According to first reports Bryn Estyn was a network of evil - a paedophile ring whose members included a senior North Wales police officer and other public figures. Over a period of ten years thousands were accused and hundreds arrested using the now discredited system of police trawling which reversed the age old principle of innocent until proved guilty. As Webster made clear some allegations were made almost by police invitation. In many cases the motivation for the allegations was to make money. The alleged paedophile ring never existed. Just two men were convicted.
In 1999 the BBC broadcast a programme entitled A Place of Safety in which several former residents of Bryn Estyn made allegations against staff members. Yet all the accusers had left the institution before the accused staff members had joined and had never met them. At least five of the seven complainants had previously made allegations which had been proved to be manifestly false, yet their new allegations were uncritically accepted at face value.
Webster's complaint was that journalists, who should have pursued the truth, simply regurgitated falsehoods by neglecting their primary investigative duty. Facts were no longer sacred, opinion became "truth" and the journalists and false accusers received public awards which some, to their shame, have never acknowledged were bought at the expense of public trust and personal integrity. The recent case of alleged child abuse on Jersey shows the lesson has still not been learned and, meanwhile, the innocent remain in jail.
Webster never denied that some abuse took place. Indeed, he was relentless in his pursuit of the truth, identifying flaws in the police and public case against care workers, which transformed many baseless accusations into prosecutions by means of tactics worthy of a police state, in which the rules of normal justice were abandoned in order to "get a result". False allegations were effectively encouraged and believed by those who had the intelligence to know better but lacked the capacity to use it. The real result was systematic injustice. It was a modern day witch hunt which the subsequent Waterhouse Enquiry, which Webster regards as a "judicial disaster", failed to recognise, still less discover the truth which Webster so painstakingly uncovered.
I disagree with Webster's correlation of moral panic with the "continuing reverence for the idea of evil" which he considers is "not only unreal" but "part of a fantasy of righteousness which has been encouraged by the Judaeo-Christian tradition over a period of centuries." Using this analysis he suggests that "we disown and deny our own sexual and satanic impulses and attribute them to others" then licence ourselves to indulge such fantasies with ferocious condemnation of the supposed evil conspiracy.
In the case of Bryn Estyn was not the idea of evil which created the moral panic but the inability of human beings (individually and collectively) to identify or recognise objective reality. This failure was not motivated by the concept of evil but by personal pride, jealousy, untruths, lack of professional detatchment, vanity and willful myopia. The capacity of human beings to place themselves at the centre of a mythical world of their own creation is not necessarily tied up with the concept of evil. Yet such disagreement pales into insignificance against the damage done to society during this irrational affair.

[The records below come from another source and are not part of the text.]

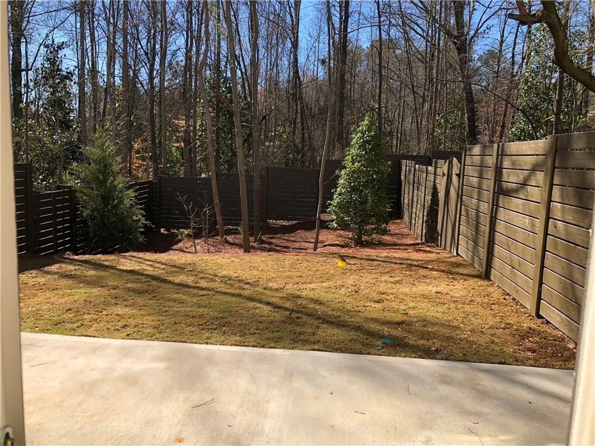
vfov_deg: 49.7
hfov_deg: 63.4
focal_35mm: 28
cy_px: 223
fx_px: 481
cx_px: 298
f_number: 1.8
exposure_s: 1/592
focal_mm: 4
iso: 20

We should never forget that facts remain sacred, opinion comes at a cost. In a free society people need to use their intellect to distinguish between one and the other. The real Secret of Bryn Estyn (ruthlessly exposed by Webster's brilliant and enduring work) was that on this occasion they did not. Everyone should read this book to make sure it never happens again. Unquestionably five stars for this investigative classic. Buy it, read it. Your trust of those in authority will never be the same again.